:: EXCERTO DO DOCUMENTO ::

###

Depois dos ataques baseados em ações concretas, a escalada na disputa comercial entre Pequim e Washington verificada esta terça-feira é sobretudo retórica. À acusação de manipulação cambial feita pelos EUA, a China reagiu acusando Washington de "destruir deliberadamente" a ordem internacional.
O diferendo comercial entre os Estados e a China transformou-se numa espécie de nova Guerra Fria em que a disputa por melhores condições comerciais já não esconde a competição pela hegemonia económica em curso.
Esta terça-feira, as autoridades chinesas acusaram, num editorial publicado no jornal oficial do Partido Comunista Chinês (PCC), os Estados Unidos de "destruírem deliberadamente a ordem internacional" com recurso ao "unilateralismo e protecionismo".
Mesmo sem nenhuma referência direta a Donald Trump, o editorial não passa ao lado do presidente norte-americano, acusado de estar de tal forma obcecado com as "regalias" dos EUA "ao ponto de destruir as regras internacional e o sistema internacional".
"A responsabilidade dos países grandes passa por assegurar ao mundo a estabilidade e segurança enquanto cria as condições e oportunidades para o desenvolvimento comum de todos os países", sustenta o editorial citado pela imprensa internacional.
Recorde-se que logo no primeiro mês de Donald Trump na Casa Branca, o presidente chinês, Xi Jinping, aproveitou a presença na cimeira de Davos para, depois de se assumir como defensor do multilateralismo e da ordem internacional dominada pela globalização, alertar para os perigos de uma guerra comercial, da qual ninguém poderia sair vencedor.
Aquelas acusações surgem um dia depois de os Estados Unidos terem classificado a China de "manipulador cambial" na sequência da decisão do banco central chinês que ontem desvalorizou para mínimos de mais de 10 anos o yuan (para um patamar abaixo de sete yuans por cada dólar), no que foi uma resposta ao anúncio de mais tarifas sobre os bens chineses anunciada por Trump.

###

:: REGISTOS DE DADOS ::

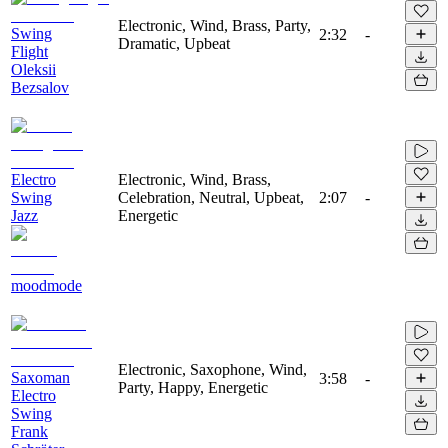
Electronic, Wind, Brass, Party,
Swing
2:32
-
Dramatic, Upbeat
Flight
Oleksii
Bezsalov
Electro
Electronic, Wind, Brass,
Swing
Celebration, Neutral, Upbeat,
2:07
-
Jazz
Energetic
moodmode
Electronic, Saxophone, Wind,
Saxoman
3:58
-
Party, Happy, Energetic
Electro
Swing
Frank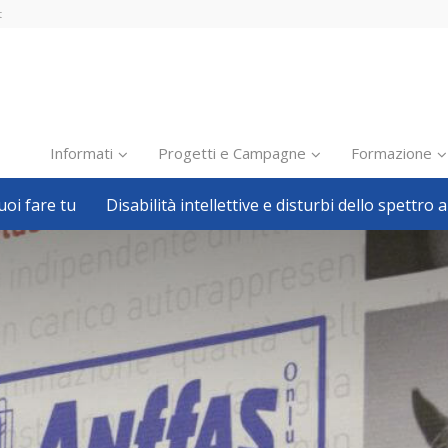
t
Informati
Progetti e Campagne
Formazione
oi fare tu
Disabilità intellettive e disturbi dello spettro a
Inclusione scolastica
Inclusione lavorativa
Notizie dalla FISH
Politiche sociali
Sport
Pillole
Formazione
Avvisi, bandi
Ricerca e Scienza
Welfare locale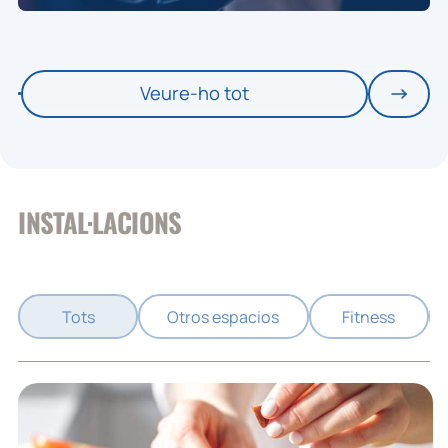
Veure-ho tot
INSTAL·LACIONS
Tots
Otros espacios
Fitness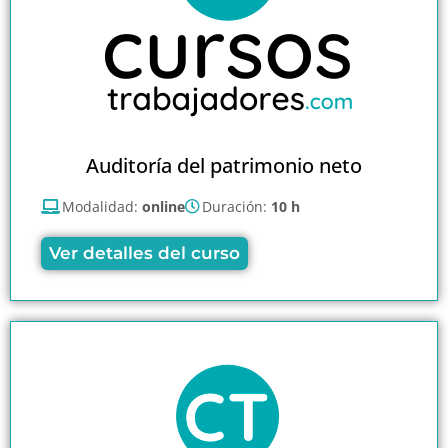
Auditoría del patrimonio neto
Modalidad:
online
Duración:
10 h
Ver detalles del curso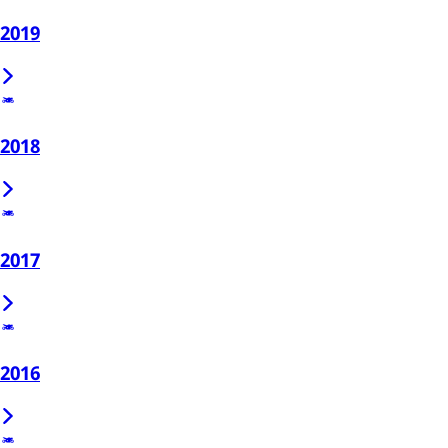
2019
2018
2017
2016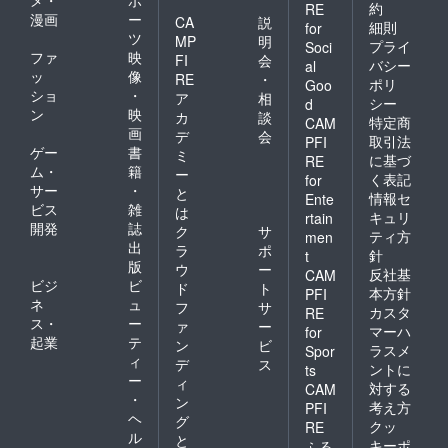
メ・
ポ
フルな
み余分
素に働
約
きをも
RE
仕事、
漫画
ー
効果を
な汚れ
CA
説
きか
たらし
恋愛、
細則
for
発揮し
のみを
ツ
け、肌
ます。
MP
明
自己成
プライ
Soci
ます。
吸着し
をいき
まるで
ファ
映
長への
FI
会
バシー
al
さまざ
落と
いきと
魔法の
投資そ
ッ
像
RE
・
ポリ
まな肌
す。奇
Goo
明るく
ような
んな過
ショ
・
ア
相
タイプ
跡の成
整え、
シー
d
アイテ
酷な環
ン
映
の方に
分
カ
談
深いう
ムで
特定商
境で肌
CAM
お使い
EGF、
画
るおい
デ
会
す。 一
に時間
取引法
PFI
いただ
FGFが
と健康
ゲー
書
生モノ
をかけ
ミ
に基づ
RE
けま
お肌を
的な輝
の肌を
れな
ム・
籍
ー
く表記
for
す。ア
保湿
きをも
持続す
い、
サー
・
と
ルコー
し、守
情報セ
たらし
Ente
る潤い
だった
ビス
雑
は
ルフ
る、こ
ます。
を。 奇
キュリ
rtain
ら時間
開発
誌
リー・
の二つ
まるで
ク
サ
跡の成
をかけ
ティ方
men
界面活
の機能
魔法の
出
分ＥＧ
ラ
ポ
ず潤い
針
t
性剤フ
で男性
ような
Ｆ，Ｆ
版
を与え
ウ
ー
反社基
CAM
リー。
が本来
アイテ
ＧＦを
お肌を
ビジ
ビ
ド
ト
きわめ
必要と
本方針
PFI
ムで
配合。
守り手
ネ
ュ
フ
サ
て科学
してい
す。
カスタ
男性は
RE
軽にお
ス・
ー
的なア
る健康
ァ
ー
仕事、
肌の性
マーハ
for
プロー
的なベ
起業
テ
恋愛、
ン
ビ
質を変
ラスメ
Spor
チのも
ルベッ
自己成
ィ
え、美
デ
ス
ントに
ts
とすこ
トスキ
長への
しい肌
ー
ィ
対する
やかな
ンの肌
CAM
投資そ
に変え
・
ン
肌に
に導き
考え方
PFI
んな過
ること
ヘ
とって
ます。
グ
酷な環
クッ
が出来
RE
大切な3
肌に輝
ル
と
境で肌
るそん
キーポ
ふる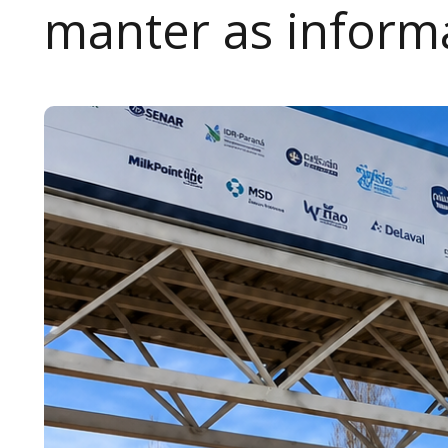
manter as inform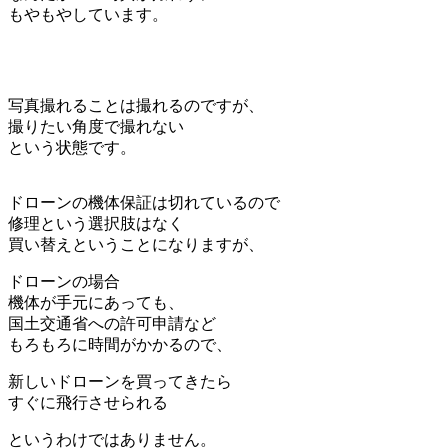
もやもやしています。
写真撮れることは撮れるのですが、
撮りたい角度で撮れない
という状態です。
ドローンの機体保証は切れているので
修理という選択肢はなく
買い替えということになりますが、
ドローンの場合
機体が手元にあっても、
国土交通省への許可申請など
もろもろに時間がかかるので、
新しいドローンを買ってきたら
すぐに飛行させられる
というわけではありません。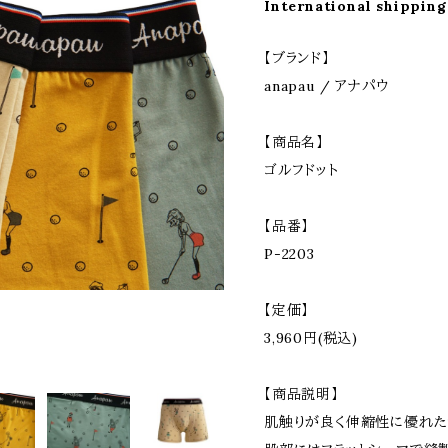
International shipping
【ブランド】
anapau / アナパウ
【商品名】
ゴルフドット
【品番】
P-2203
【定価】
3,960円(税込)
【商品説明】
肌触りが良く伸縮性に優れた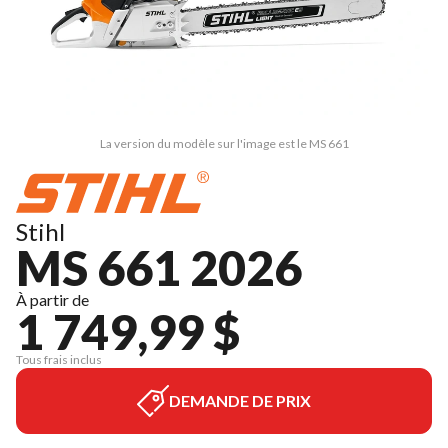
La version du modèle sur l'image est le MS 661
Stihl
MS 661 2026
À partir de
1 749,99 $
Tous frais inclus
DEMANDE DE PRIX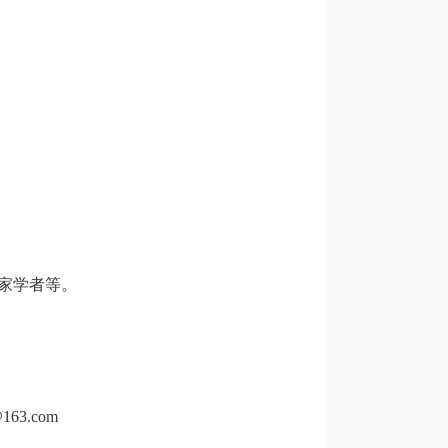
家学者等。
@163.com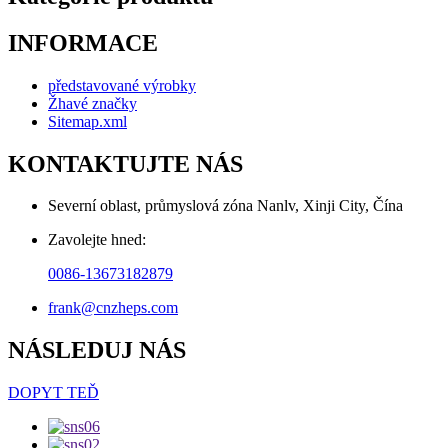
INFORMACE
představované výrobky
Žhavé značky
Sitemap.xml
KONTAKTUJTE NÁS
Severní oblast, průmyslová zóna Nanlv, Xinji City, Čína
Zavolejte hned:
0086-13673182879
frank@cnzheps.com
NÁSLEDUJ NÁS
DOPYT TEĎ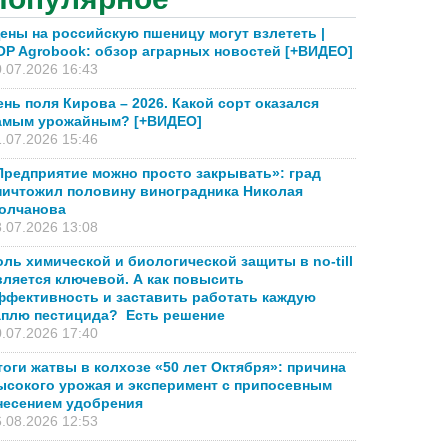
ены на российскую пшеницу могут взлететь |
OP Agrobook: обзор аграрных новостей [+ВИДЕО]
.07.2026 16:43
ень поля Кирова – 2026. Какой сорт оказался
амым урожайным? [+ВИДЕО]
.07.2026 15:46
Предприятие можно просто закрывать»: град
ничтожил половину виноградника Николая
олчанова
.07.2026 13:08
оль химической и биологической защиты в no-till
вляется ключевой. А как повысить
ффективность и заставить работать каждую
аплю пестицида? Есть решение
.07.2026 17:40
тоги жатвы в колхозе «50 лет Октября»: причина
ысокого урожая и эксперимент с припосевным
несением удобрения
.08.2026 12:53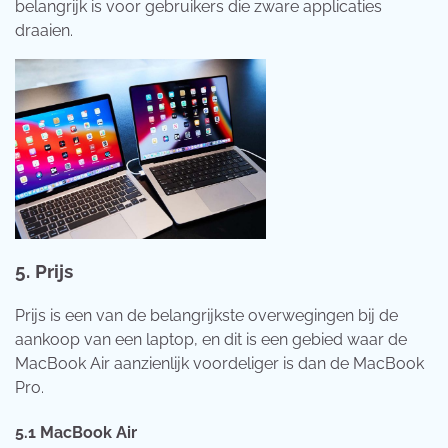
belangrijk is voor gebruikers die zware applicaties
draaien.
5.
Prijs
Prijs is een van de belangrijkste overwegingen bij de
aankoop van een laptop, en dit is een gebied waar de
MacBook Air aanzienlijk voordeliger is dan de MacBook
Pro.
5.1
MacBook Air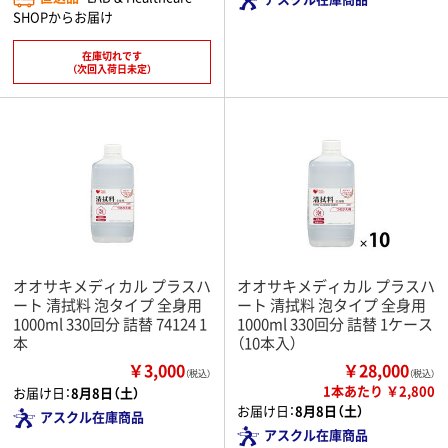
SHOPからお届け
在庫切れです
（次回入荷日未定）
オオサキメディカル プラスハ
オオサキメディカル プラスハ
ート 清拭料 泡タイプ 全身用
ート 清拭料 泡タイプ 全身用
1000ml 330回分 詰替 74124 1
1000ml 330回分 詰替 1ケース
本
（10本入）
￥3,000
￥28,000
（税込）
（税込）
1本あたり ￥2,800
お届け日：
8月8日（土）
お届け日：
8月8日（土）
アスクル在庫商品
アスクル在庫商品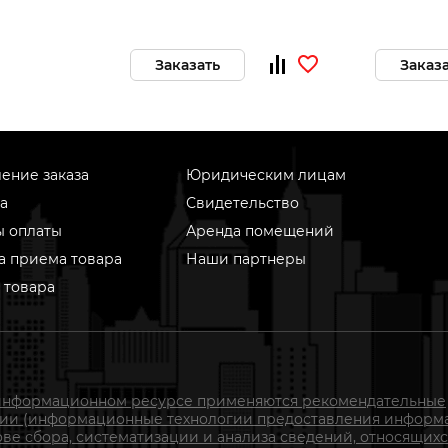
Заказать
Заказ
ение заказа
Юридическим лицам
а
Свидетельство
ы оплаты
Аренда помещений
а приема товара
Наши партнеры
 товара
информационном ресурсе применяются рекомендательные
гии (информационные технологии предоставления информ
ове сбора, систематизации и анализа сведений, относящихс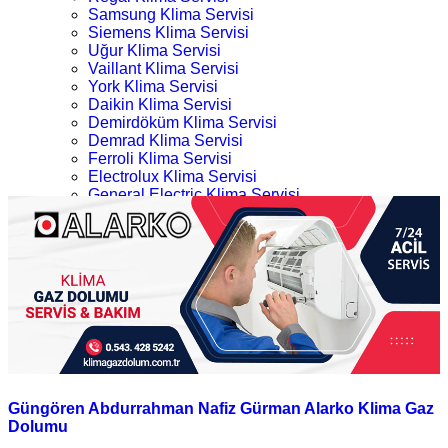
Samsung Klima Servisi
Siemens Klima Servisi
Uğur Klima Servisi
Vaillant Klima Servisi
York Klima Servisi
Daikin Klima Servisi
Demirdöküm Klima Servisi
Demrad Klima Servisi
Ferroli Klima Servisi
Electrolux Klima Servisi
General Electric Klima Servisi
LG Klima Servisi
Güngören Alarko Klima Gaz Dolumu
Midea Klima Servisi
Mitsubishi Klima Servisi
Ana Sayfa
Profilo Klima Servisi
Kategoriler
İletişim
Güngören Alarko Klima Gaz Dolumu
Güngören Abdurrahman Nafiz Gürman Alarko Klima Gaz
Dolumu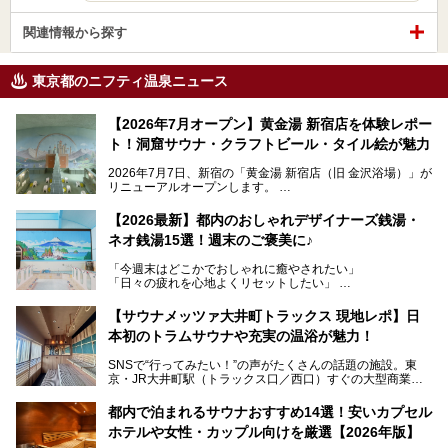
関連情報から探す
東京都のニフティ温泉ニュース
【2026年7月オープン】黄金湯 新宿店を体験レポー
ト！洞窟サウナ・クラフトビール・タイル絵が魅力
2026年7月7日、新宿の「黄金湯 新宿店（旧 金沢浴場）」が
リニューアルオープンします。
レトロでノスタルジックなタイル絵はそのまま、昔からここ
【2026最新】都内のおしゃれデザイナーズ銭湯・
を知る地元の人にも、新しく足を運んでくれる人にも愛され
ネオ銭湯15選！週末のご褒美に♪
る、今の時代の"銭湯"として生まれ変わりました。洞窟のよ
うなユニークなサウナ、自家醸造のクラフトビールが飲める
「今週末はどこかでおしゃれに癒やされたい」
ビアバーなど、新しく登場したスポットも併せて紹介しま
「日々の疲れを心地よくリセットしたい」
す。充実した設備があるのに、基本の入浴料が銭湯価格の5
──そんなときにおすすめなのが、今、都内で大きなブーム
50円というのも嬉しすぎます！
となっている新しいスタイルの銭湯です。
【サウナメッツァ大井町トラックス 現地レポ】日
本初のトラムサウナや充実の温浴が魅力！
最近、SNSやメディアで「デザイナーズ銭湯」や「ネオ銭
湯」という言葉をよく耳にしませんか？
SNSで“行ってみたい！”の声がたくさんの話題の施設。東
京・JR大井町駅（トラックス口／西口）すぐの大型商業施
本記事では、そもそもこれらがどんな銭湯なのか、その気に
設・大井町 トラックスに、2026年3月28日、「サウナメッ
なる違いを分かりやすく解説！さらに、都内で絶対に外せな
ツァ大井町トラックス」がニューオープン。施設の様子をレ
いおしゃれな名店15選を、おすすめの順番で一挙にご紹介
都内で泊まれるサウナおすすめ14選！安いカプセル
ポ―トします。
します。
ホテルや女性・カップル向けを厳選【2026年版】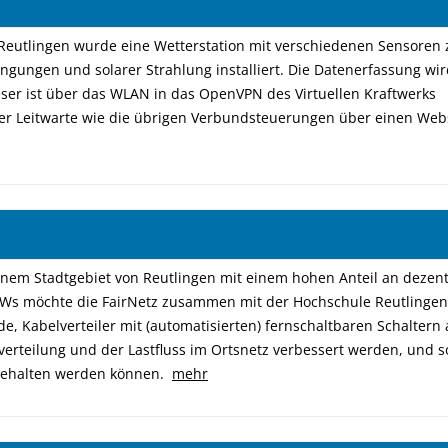
rstation
eutlingen wurde eine Wetterstation mit verschiedenen Sensoren 
ungen und solarer Strahlung installiert. Die Datenerfassung wir
er ist über das WLAN in das OpenVPN des Virtuellen Kraftwerks
r der Leitwarte wie die übrigen Verbundsteuerungen über einen Web
2017 – 
inem Stadtgebiet von Reutlingen mit einem hohen Anteil an dezen
Ws möchte die FairNetz zusammen mit der Hochschule Reutlingen
e, Kabelverteiler mit (automatisierten) fernschaltbaren Schaltern
verteilung und der Lastfluss im Ortsnetz verbessert werden, und
gehalten werden können.
mehr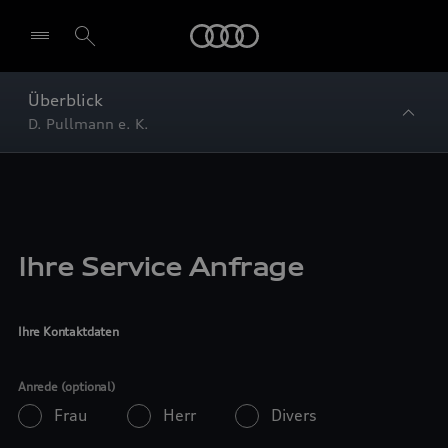
Startseite
Überblick
D. Pullmann e. K.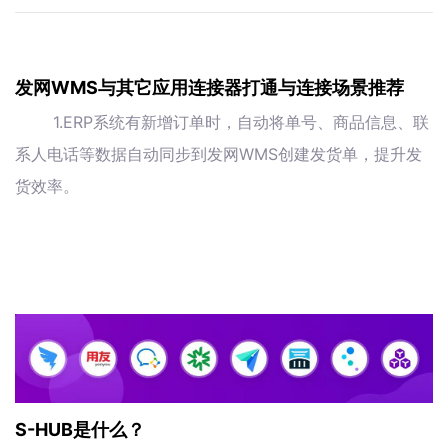
发网WMS与其它应用连接器打通与连接场景推荐
1.ERP系统有新增订单时，自动将单号、商品信息、联
系人电话等数据自动同步到发网WMS创建发货单，提升发
货效率。
S-HUB是什么？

###

:: ENUNCIADO DA TAREFA ::
Responda a partir do excerto sobre a disputa comercial entre a China e os EUA:
(a) Em que jornal foi publicado o editorial que acusa os Estados Unidos?
(b) Em que evento Xi Jinping alertou para os perigos de uma guerra comercial?
(c) Para que patamar o banco central chinês desvalorizou o yuan?

:: RESPOSTA À TAREFA ::
(a) No jornal oficial do Partido Comunista Chinês (PCC).
(b) Na cimeira de Davos.
(c) Para mínimos de mais de 10 anos, abaixo de sete yuans por cada dólar.